Thank you to the authors for their response. Their clarification helped me better understand the proposed method, and the new results support their claims. However, the empirical gains from the proposed method still appear marginal compared to GRPO, especially considering the added complexity of the training procedure. I will update my score accordingly.
Thank you for your response and for increasing your score! We are glad that our clarifications helped in this case.
Regarding the bit that “the gains from the proposed method appear marginal compared to GRPO,” we would like to highlight several important considerations in regards to our results.

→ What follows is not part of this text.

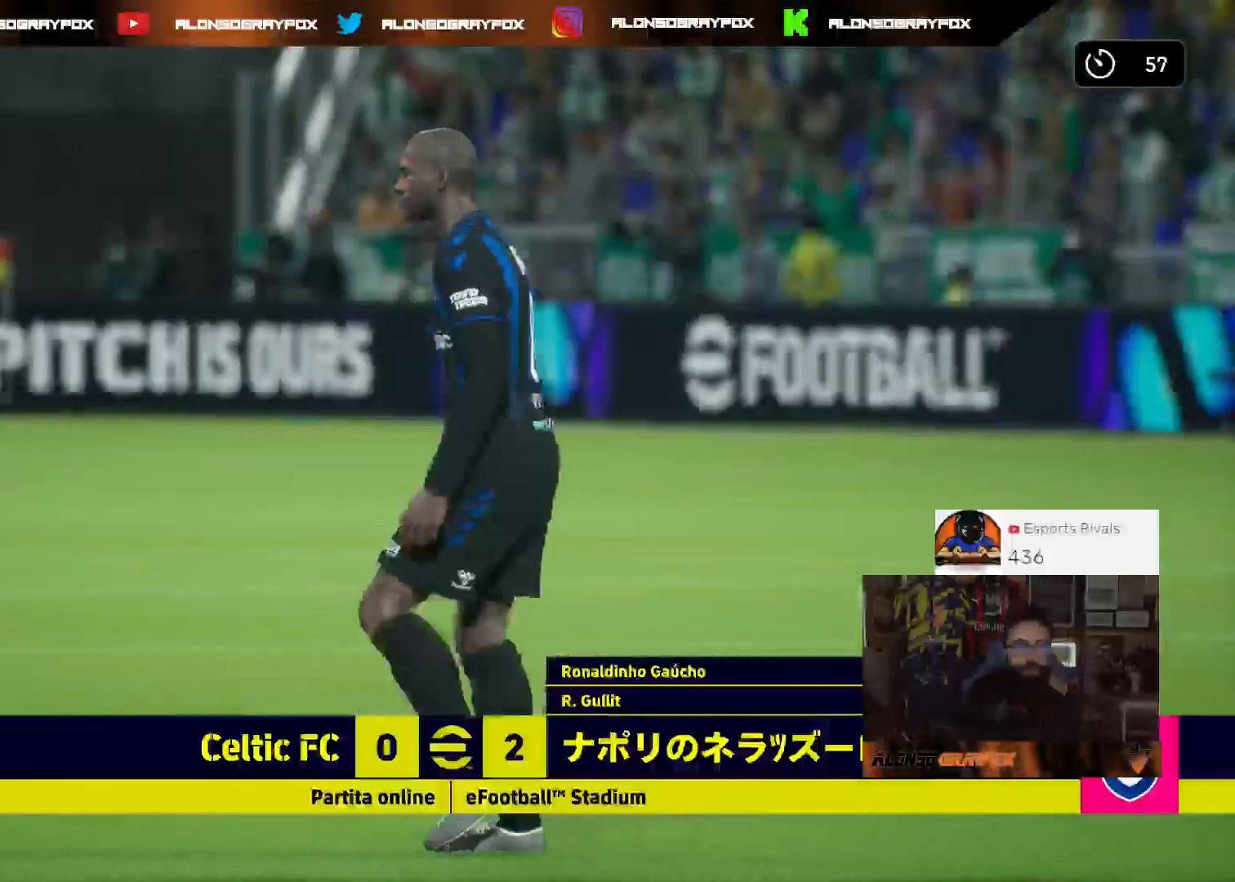
{"buttons": [], "left_stick": "center", "right_stick": "center", "events": [[500, "CROSS", "up"]]}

First, it’s worth noting that the base models in our new results were already trained with RL on potentially a larger superset of prompts, or distilled from RL-trained models. Given this initialization, we should expect the gains from any subsequent fine-tuning to be modest in absolute magnitude, due to (1) fine-tuning an already fine-tuned model which often is known to result in entropy collapse, and (2) we had to use this initialization due to a lack of compute for fine-tuning a base model from scratch. Despite this high starting point, MRT still demonstrates:
- Statistically significant and systematic gains with MRT that are 2-3× larger than those achieved by GRPO
- Approximately 1.7× improvement in token efficiency
- Less than 8% computation overhead from outcome-reward training
The primary aspect of MRT is to optimize dense rewards when using test-time compute. Concurrent work outside of optimizing test-time compute from the process reward model literature, PAVs, also shows that dense rewards are more effective than outcome rewards, especially on hard problems (Figure 8b in https://arxiv.org/pdf/2410.08146) due to improved exploration. We hypothesize that this kind of a difference between using dense rewards in MRT vs outcome reward training via GRPO on hard problems will also carry over in our experiments, if given enough compute and training time, which we are in lack of due to limited computational power.

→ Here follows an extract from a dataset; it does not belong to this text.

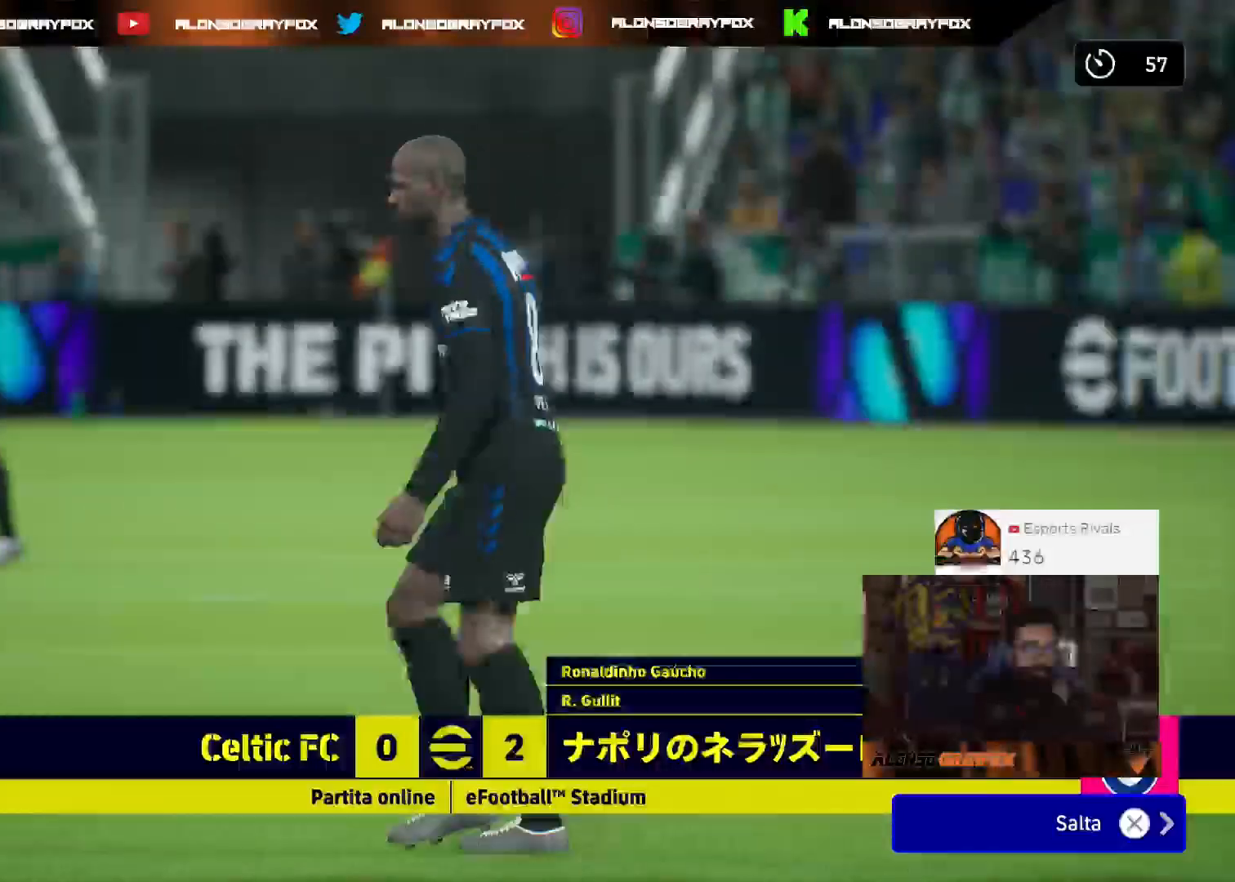
{"buttons": [], "left_stick": "center", "right_stick": "center", "events": []}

New proposed experiment: While we cannot run this experiment with dense rewards in time for the response since our compute for doing so was not available, we plan to run an experiment by re-running training with the DeepScaleR-1.5B recipe from scratch on their prompt mixture using dense rewards prescribed by MRT for the final (in contrast to fine-tuning the DeepScaleR-1.5B checkpoint). In addition, we will add a didactic experiment showing the efficacy of MRT on countdown (Game of 24) for the final version.
Summary: This paper frames the optimization of test-time computation in large language models as a meta-reinforcement learning problem, advocating for the use of cumulative regret as the optimization objective, which is estimated through information gain. The authors introduce Meta Reinforcement Finetuning (MRT) and demonstrate its effectiveness in improving performance on the AIME dataset.
Review summary: Reviewers agree that the paper presents a novel framing of test-time compute as a meta-RL problem, and that the proposed information-gain based shaping is principled. However, two reviewers questioned the magnitude and statistical significance of the reported gains—particularly between MRT and GRPO.
Recommendation & justification I recommend acceptance. The core idea regarding how to use test-time budget wisely is novel. The conceptual contribution, experimental data and improved token efficiency makes this paper worth accepting.